The response also misses the important metric. If an engineer spends $20k/month to generate the equivalent of hiring 10 more engineers, this is hugely interesting. Particularly so when you take into account the management and coordination overhead of every additional engineer.

The relevant metric is a hopelessly squishy combination of execution speed, quality, predictability, overhead, and all the other factors that software teams juggle (cf Sean Goedecke’s writing).

Plus, we have two battling exponentials: hardware gets cheaper and models get bigger. Will tokens get cheaper? Maybe. Will “code impact per dollar” go up? Yes. Will it go up exponentially? Maybe.

Better, not cheaper

Code must not be written by humans

Indeed.

As of Opus 4.5, I read a lot of code. I write almost no code.

I loved writing code. I’m good at it. But Claude now makes fewer basic code-level mistakes than I do, by a country mile.

I even use English to describe changes I want to see that I could make in fewer keystrokes and in less time by editing the code directly. But I don’t, because I screw up basic things at a rate far higher than Claude. I still wield refactoring tools, including vibe-coded refactoring tools, because they’re solid and faster than Claude.

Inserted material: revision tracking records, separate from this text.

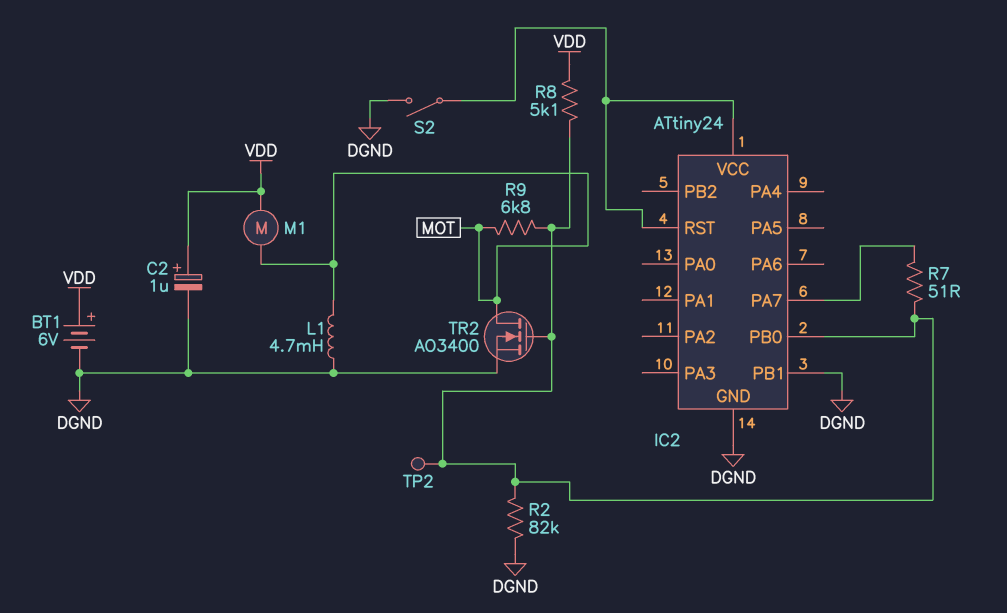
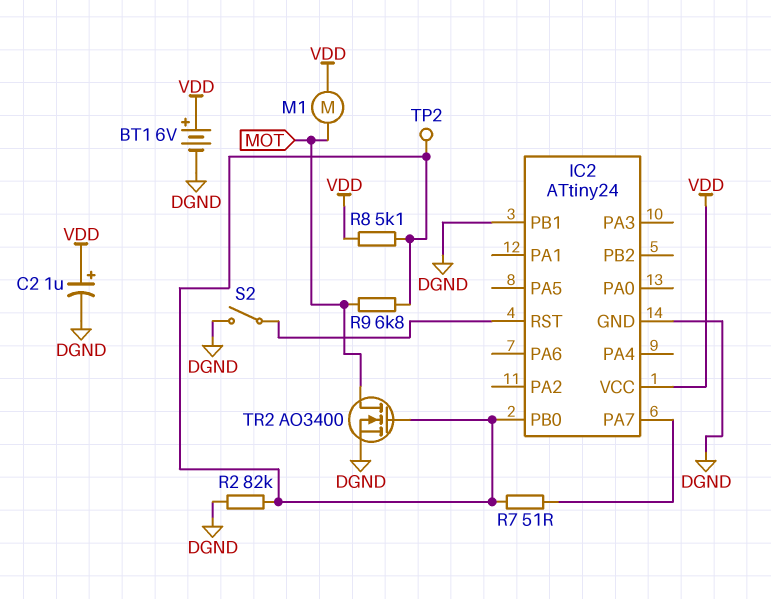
IC2 pin VCC: IC2/RST -> VDD
L1: 4.7mH (DGND, MOT) -> none

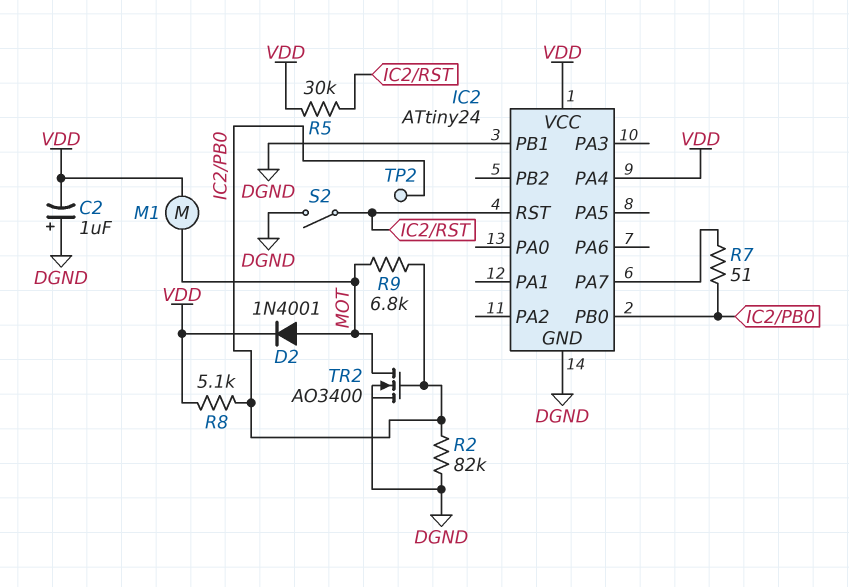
BT1: 6V (plus VDD, minus DGND) -> none
C2: 1uF (plus VDD, minus DGND) -> 1uF (plus DGND, minus VDD)
D2: none -> diode 1N4001 (A MOT, K VDD)
IC2 pin PA4: none -> VDD
R5: none -> 30k (IC2/RST, VDD)

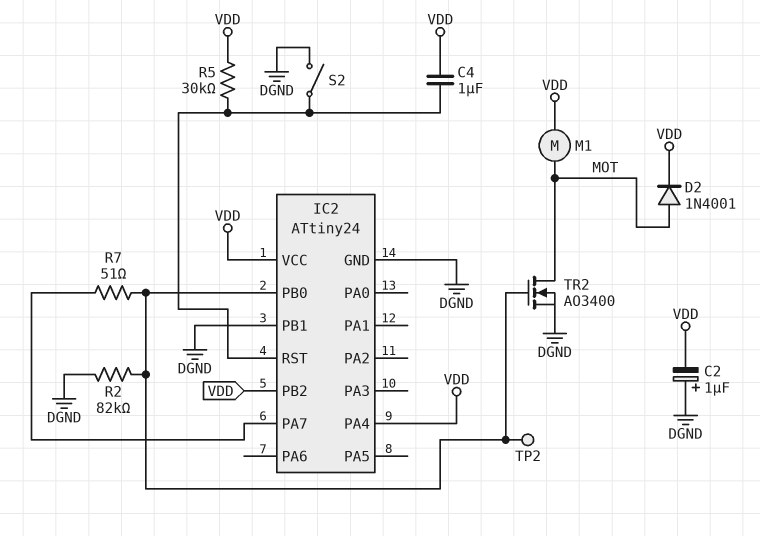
C4: none -> 1uF (IC2/RST, VDD)
IC2 pin PB2: none -> VDD
R8: 5.1k (IC2/PB0, VDD) -> none
R9: 6.8k (IC2/PB0, MOT) -> none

Code must not be reviewed by humans

When I said above that I read a lot of code, what I meant was that I skim it.

I don’t look for simple mistakes; the prevalence effect means that even if there are any, I won’t see them.

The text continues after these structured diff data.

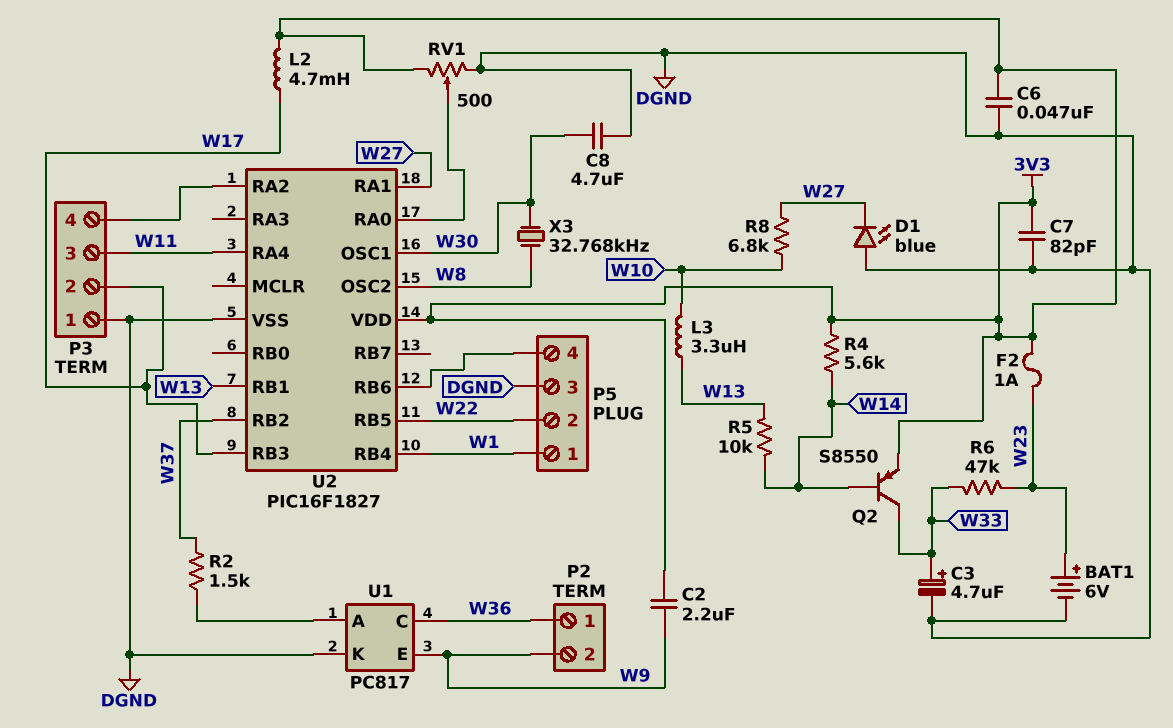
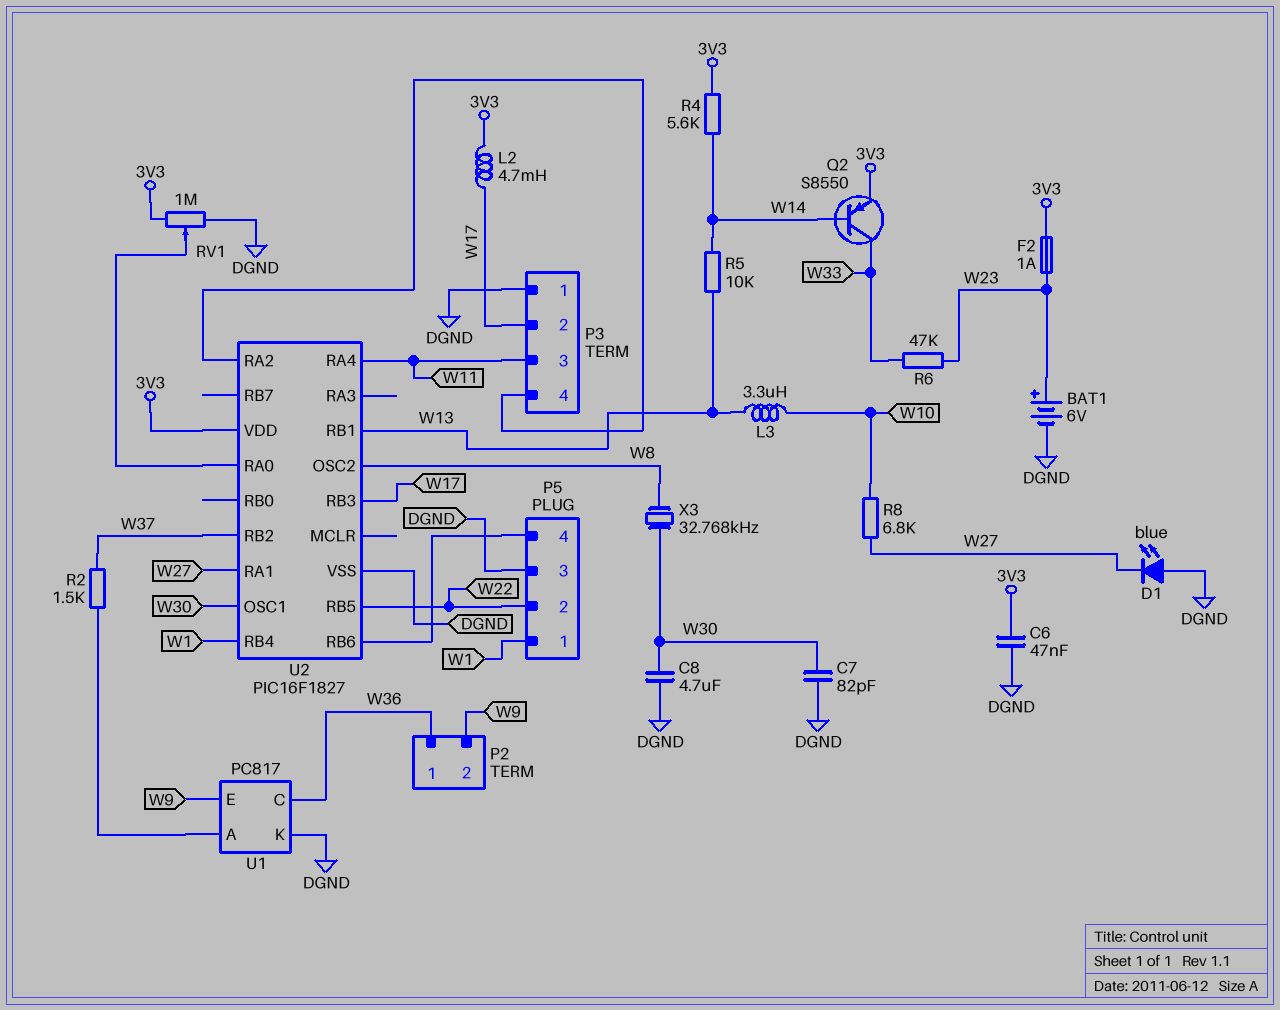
C2: 2.2uF (3V3, W9) -> none
C3: 4.7uF (plus W33, minus DGND) -> none
C7: 82pF (3V3, DGND) -> 82pF (DGND, W30)
RV1: 500 (3V3, DGND, wiper U2/RA0) -> 1M (3V3, DGND, wiper U2/RA0)

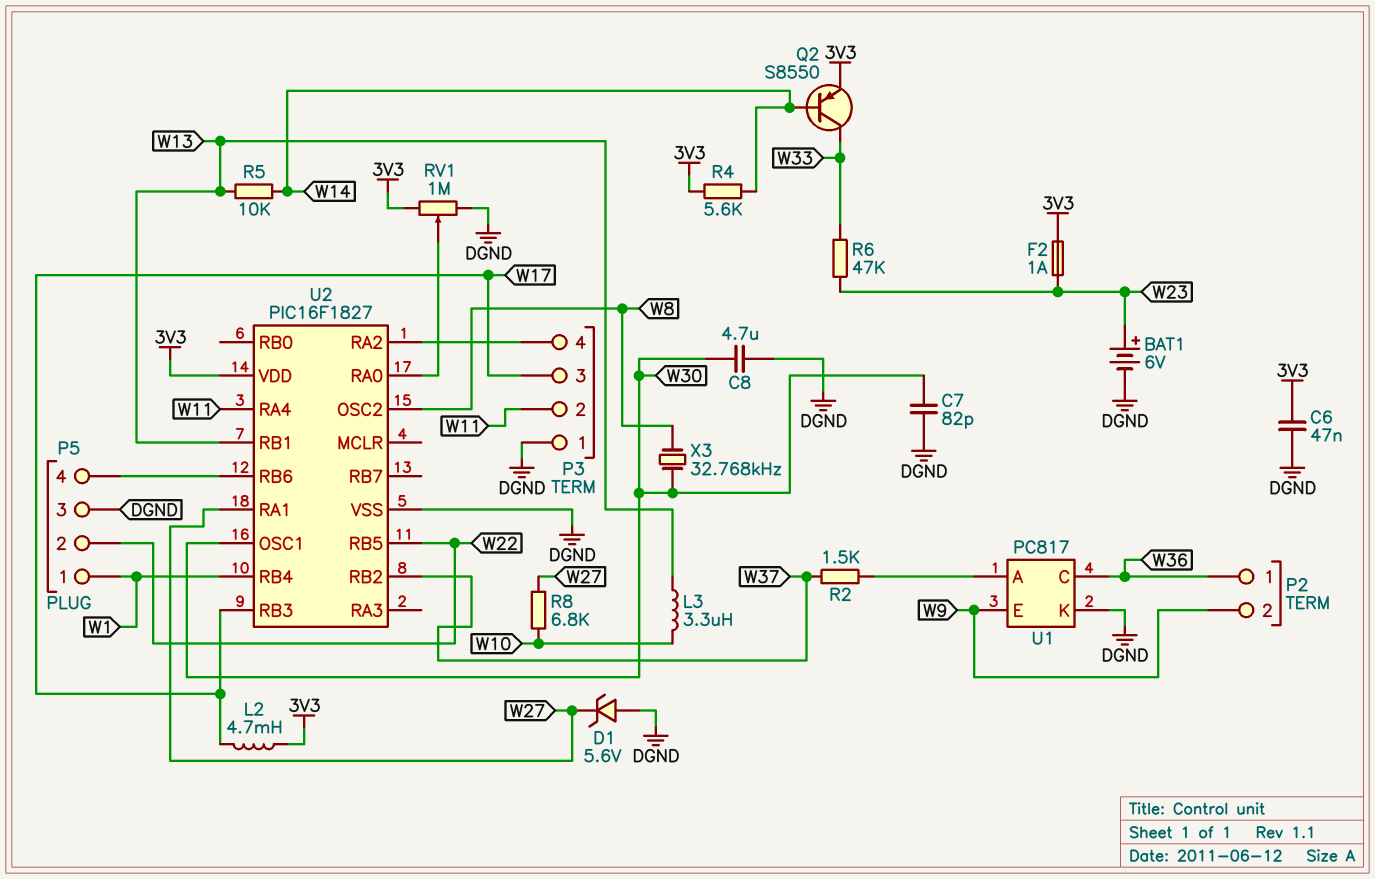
D1: LED blue (A DGND, K W27) -> zener 5.6V (A DGND, K W27)
P3 pin 2: W17 -> W11
P3 pin 3: W11 -> W17

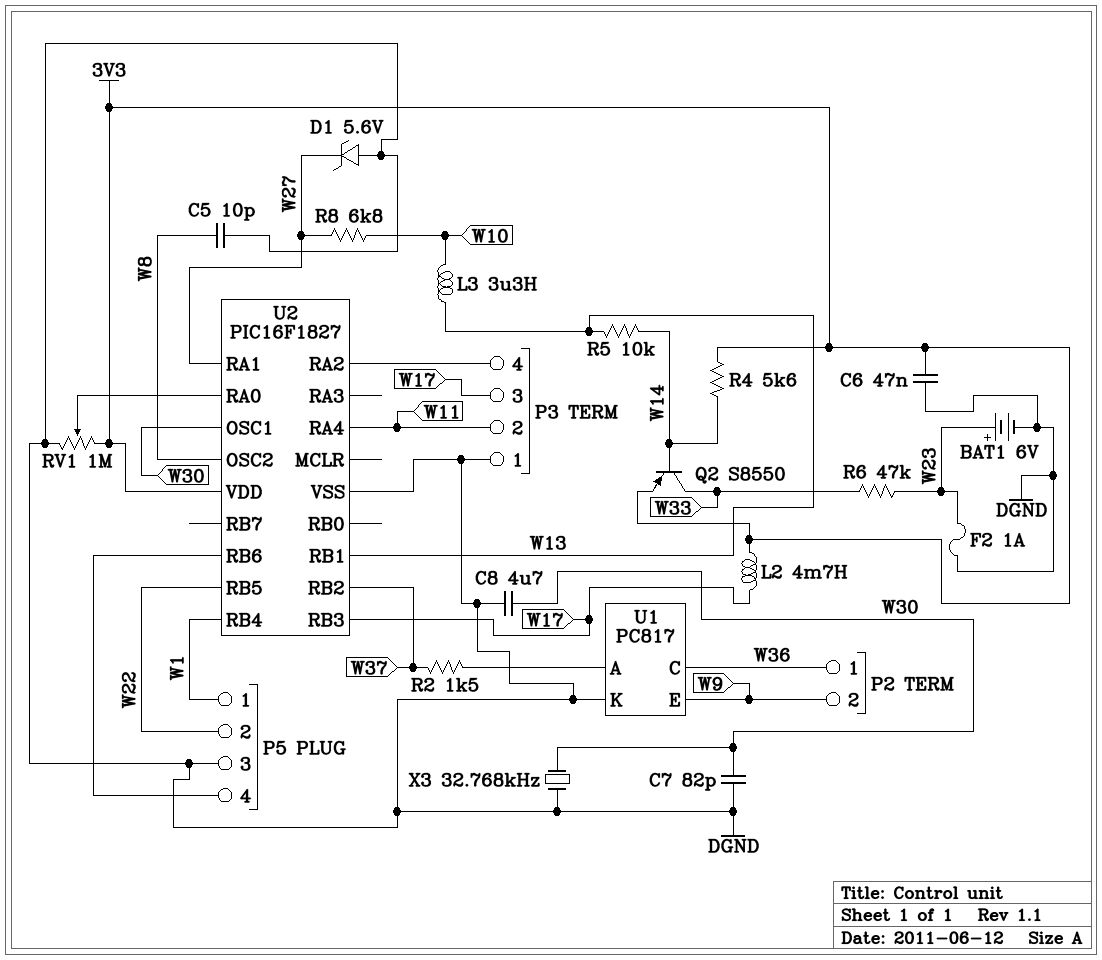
C5: none -> 10pF (DGND, W8)
F2: 1A (3V3, W23) -> 1A (DGND, W23)
X3: 32.768kHz (W8, W30) -> 32.768kHz (DGND, W30)

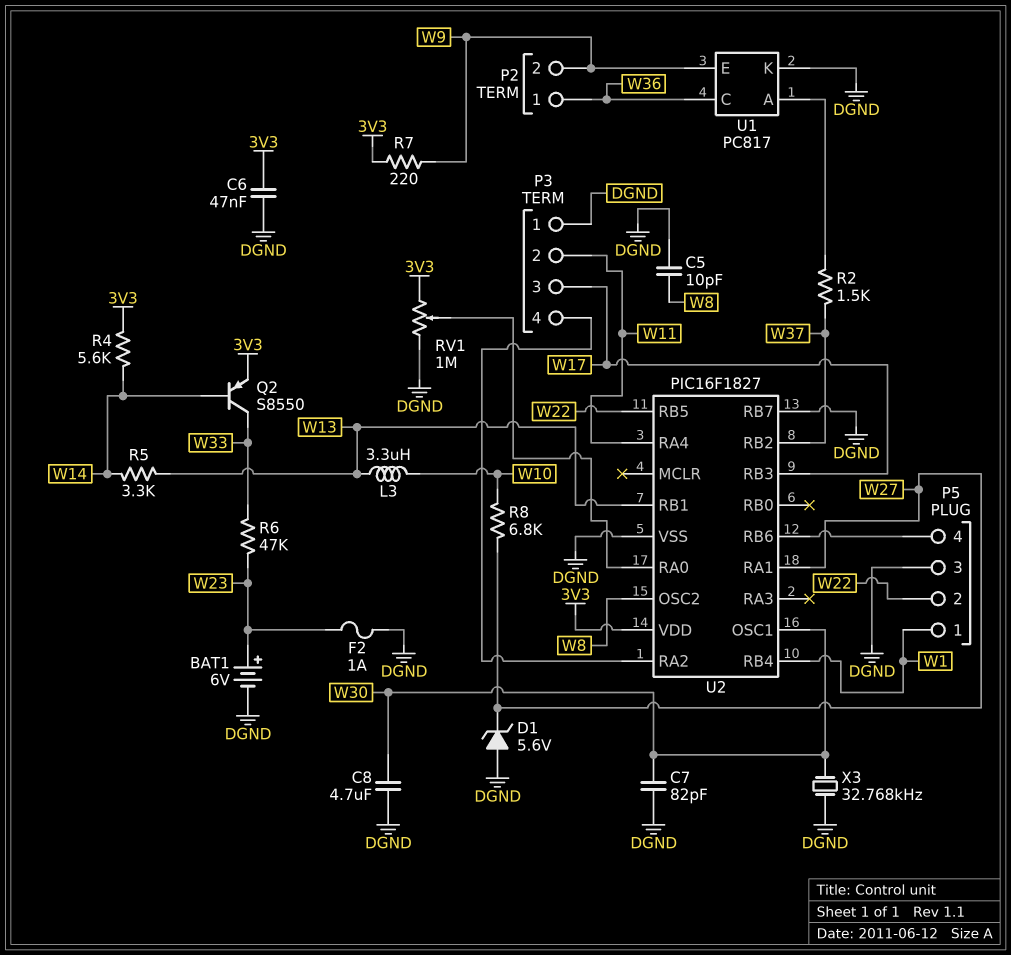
L2: 4.7mH (3V3, W17) -> none
R5: 10k (W13, W14) -> 3.3k (W13, W14)
R7: none -> 220 (3V3, W9)
U2 pin RB7: none -> DGND

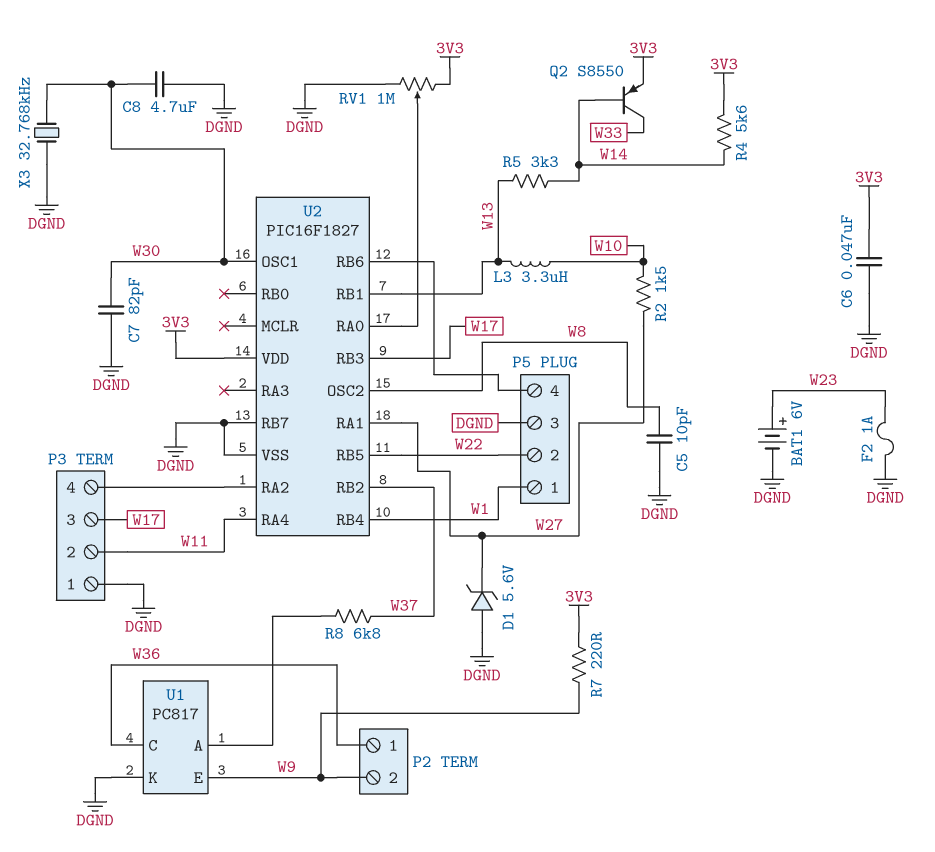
R2: 1.5k (U1/A, W37) -> 1.5k (W10, W27)
R6: 47k (W23, W33) -> none
R8: 6.8k (W10, W27) -> 6.8k (U1/A, W37)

Also, I don’t read code until an agent has read it a few times first.

When I do finally skim, I look for architecture, for key decisions, for decisions that impact UX or DX: places where my experience and knowledge and judgment and taste has leverage.

For now, I’m convinced that my time doing that is a net win, even with a giant token budget. Importantly, it also enables me to continue to know enough to continue to meaningfully work on the code.

Integrate all the things

A test, stored in the codebase, can be lazily rewritten to match the code.

StrongDM’s efforts started with Sonnet 3.5. Reward hacking was far more prevalent then. It’s rare now, and adding agents cross-checking work eliminates it.

We have a mostly-hermetic integration suite at exe.dev. It is proving to be one of the better investments we made. It also takes a lot of work to maintain: it grows with the software, and CI speed matters, whether it’s generating a pass/fail grade or a satisfaction ratio.

We store it alongside the code. Claude adds to it, usefully. At some point, good overlapping test coverage and momentum means it will always be more appealing to make the tests pass by fixing the code than cheating.

And sometimes humans in teams decide to “cheat”, but we call it “making a sensible engineering decision”. The distinction between cheating and exercising judgment is very blurry.

I have never once felt a need to externalize our tests. This feels like path-dependence in StrongDM’s journey.

Serpentine vs double-brick walls

the Agentic Moment has profoundly changed the economics of software

Kevin Barrett wonders whether code written before 2025 will turn out to be like low background steel: useful because it is unpolluted by what humans have done to themselves.

I suspect pre-2025 software will be more like serpentine brick walls.

Wavy brick walls are cool, but they also have a more useful property: they can be built with fewer bricks, because the undulations add strength and stability. When bricks are expensive, but labor cheap, they make economic sense.

Modern walls are double-brick straight masonry. They use more bricks, but they’re much less labor intensive. Bricks are cheap nowadays, but labor is expensive.

Pre-2025 software may prove to like crinkle crankle walls: economically rational for the constraints they were built under. Thin, elegant, surprisingly strong, and carefully designed to fit their landscape.

Post-2025 software might end up like double-brick walls: thick, inelegant, solid through sheer volume, but fundamentally still a fine wall.